I had an 11-year-old on the mound two summers ago — kid had a legitimate fastball for his age, maybe sitting 62-63, and he just kept throwing it. Same spot, same speed, over and over. First inning, fine. Second inning, hitters started sitting on it. By the third, they were timing him up before he even started his windup. We lost a game we had no business losing, and I stood there in the dugout knowing I never actually taught him why you throw different pitches. I taught him how. That's not the same thing.

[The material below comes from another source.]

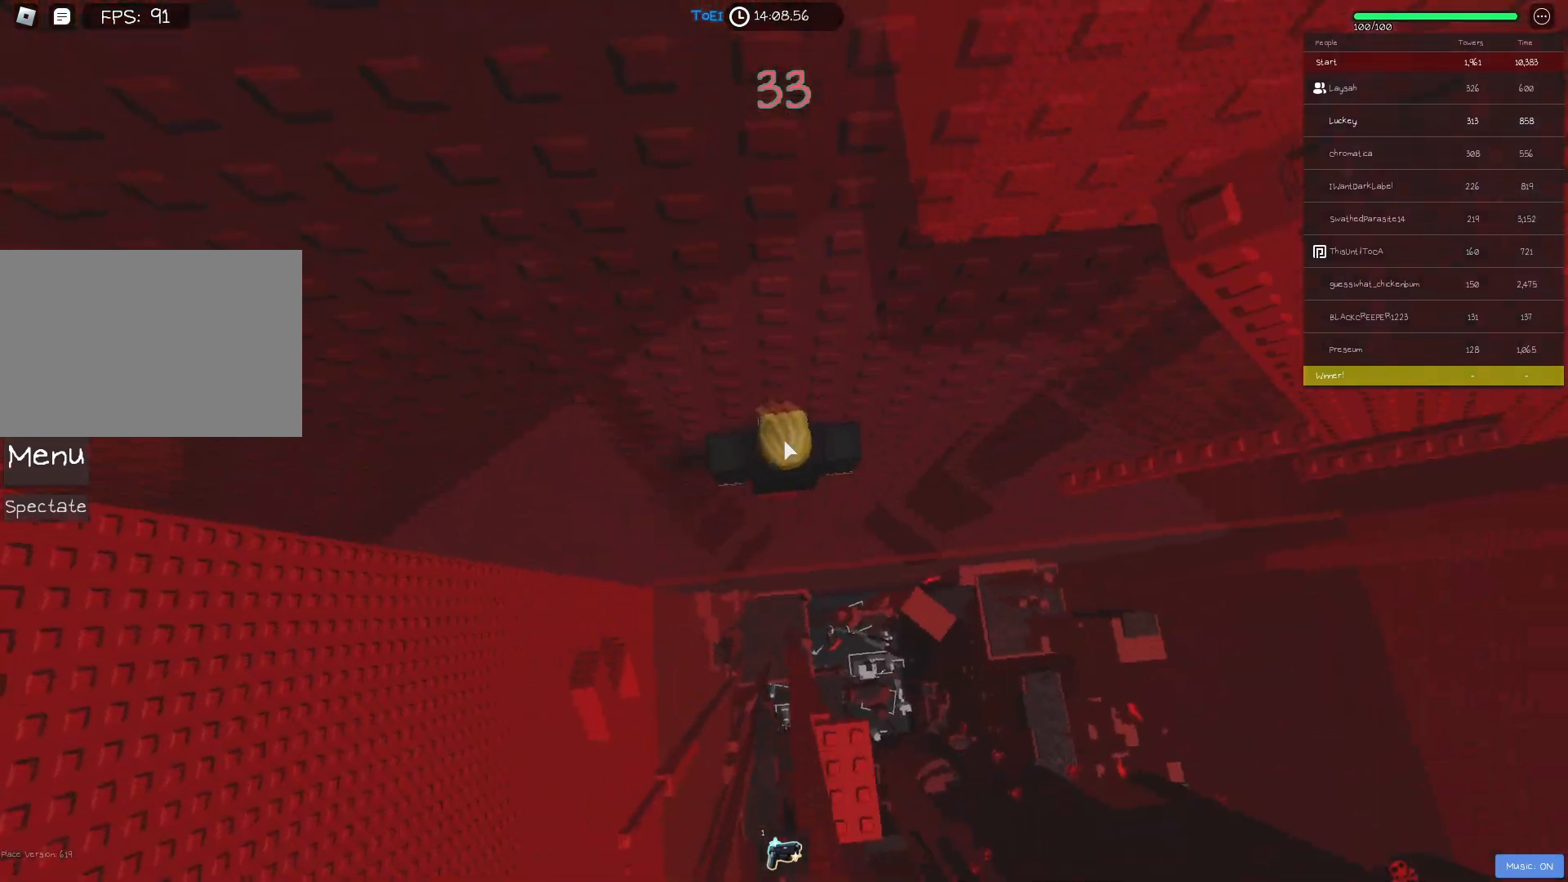
{"keys": [], "events": [[217, "shift", "down"], [283, "shift", "up"], [433, "d", "down"], [433, "w", "down"], [483, "d", "up"], [483, "w", "up"]]}
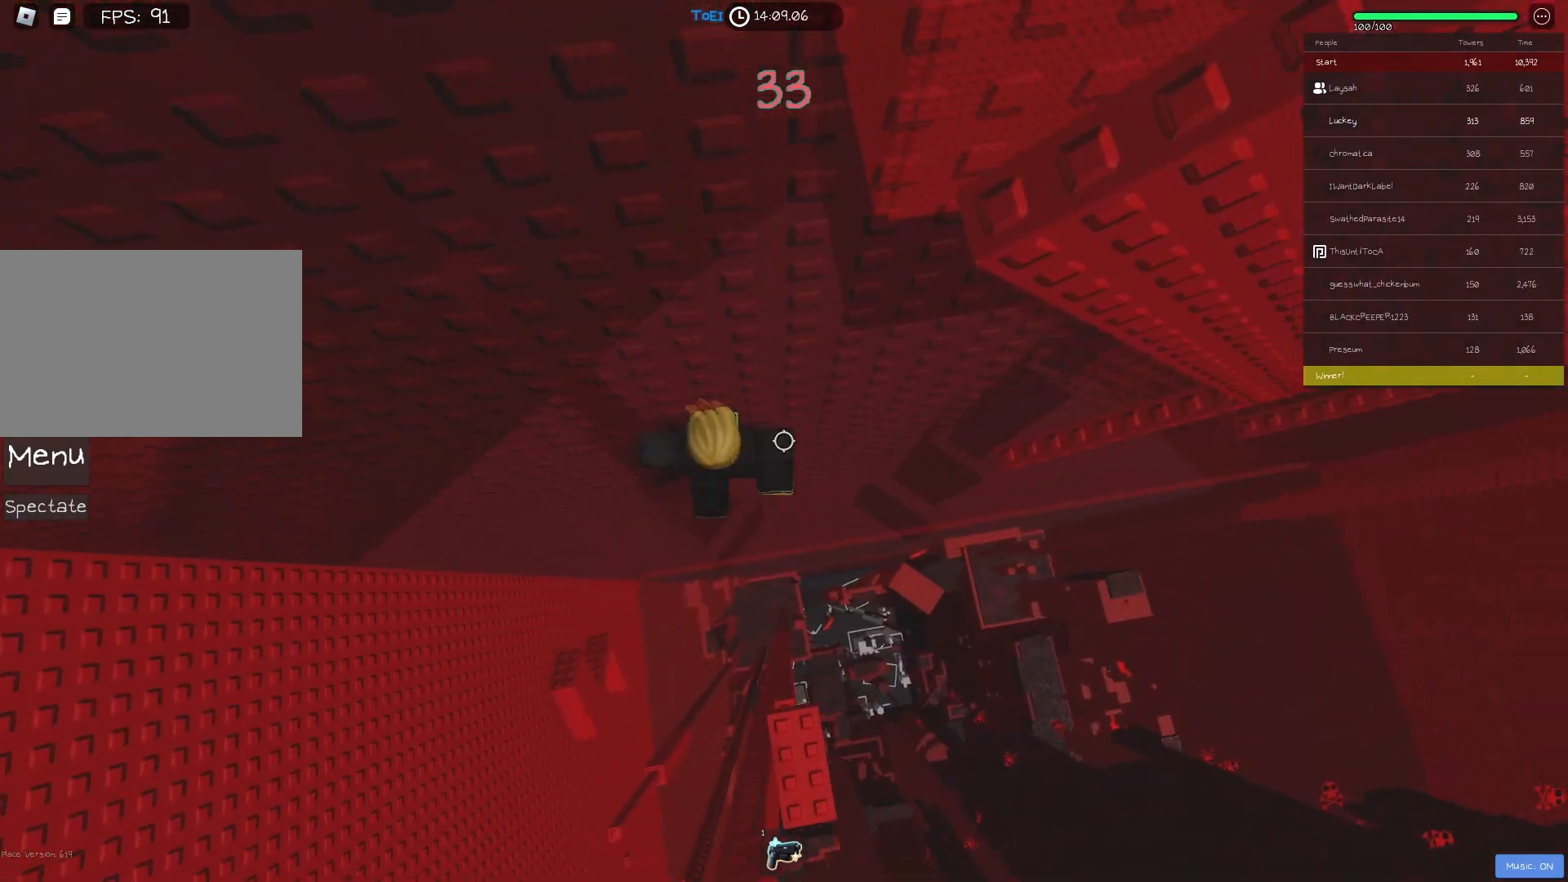
{"keys": ["d", "space"], "events": [[383, "d", "down"], [500, "space", "down"]]}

The Real Point: Sequencing Is About Making Your Fastball Better, Not Hiding It

Most coaches at this level teach pitch sequencing like it's some advanced concept you unlock later. You don't. If your 11 or 12-year-old is throwing a fastball and a changeup — even a mediocre one — he's already got enough to work with. The whole point you need to hammer home is that the changeup doesn't exist to get a strikeout. It exists to make the next fastball look faster. Once your kid gets that, everything clicks differently.

I used to think sequencing was just for older kids. I'd tell my 11-year-olds "throw strikes" and leave it at that. What I was actually doing was setting them up to get shelled the second they faced a decent lineup for the second time through. The hitters adjust. Your pitcher has to adjust back. If you're not teaching that at 11-12, you're a year behind.

Here's exactly what I say to a kid standing on the rubber during a bullpen session: "You just threw a fastball away. Good. Now in a real game, that hitter is sitting fastball away the rest of the at-bat. So what are we gonna do?" I wait. Let him think. Most of the time he says "throw it somewhere else?" and that's actually a good start. Then we talk about what the changeup does to a hitter who's looking fastball.

The drill I use is called Two-Pitch Count, and it's dead simple. Your pitcher throws to a live hitter or even a coach holding a bat. You call out a two-pitch sequence before he throws — say, "fastball in, changeup away." His job isn't to strike anybody out. His job is to execute both pitches in that order and tell you after what he saw from the hitter on pitch two. Did the hitter's weight shift early? Did he pull off the ball? That's the education right there. You're teaching the kid to watch the hitter, not just throw the ball.

Run it for 15 minutes in your next bullpen. You'll hear things you've never heard from a 12-year-old pitcher before. I had a kid last spring stop mid-drill and go, "Coach, he flinched on the changeup." That kid was starting to think like a pitcher. That's what you're after.

The parent conversation matters here too, because someone's dad is going to walk up and say his son needs a curveball to compete. Just be straight with them. I tell parents, "A good fastball-changeup combo with some location beats a curveball every single time at this age, because kids can't lay off a changeup down and away when they're geared up for heat." Say it once, say it clear, move on.

Now here's what I wish somebody had told me fifteen years ago when I started doing this: don't sequence for the count, sequence for the hitter's timing. I spent years teaching kids the classic "fastball ahead in the count, offspeed when you're ahead" formula like it was gospel. It's not wrong, but it's incomplete. A hitter who just fouled off two fastballs has already adjusted his timing. Throwing him another one isn't "being aggressive" — it's being predictable. Teach your kid to read that. Teach him that a 1-1 changeup after two fastballs is often the nastiest pitch he'll throw all day.

You don't need a deep arsenal to do any of this. Two pitches, some intention, and a pitcher who's watching the hitter instead of just staring at the catcher's glove. That's the whole job at 11-12.

Next bullpen, run the Two-Pitch Count drill for two rounds and ask your pitcher what he noticed. If he can't tell you anything about the hitter after 30 pitches, that's your next coaching point right there.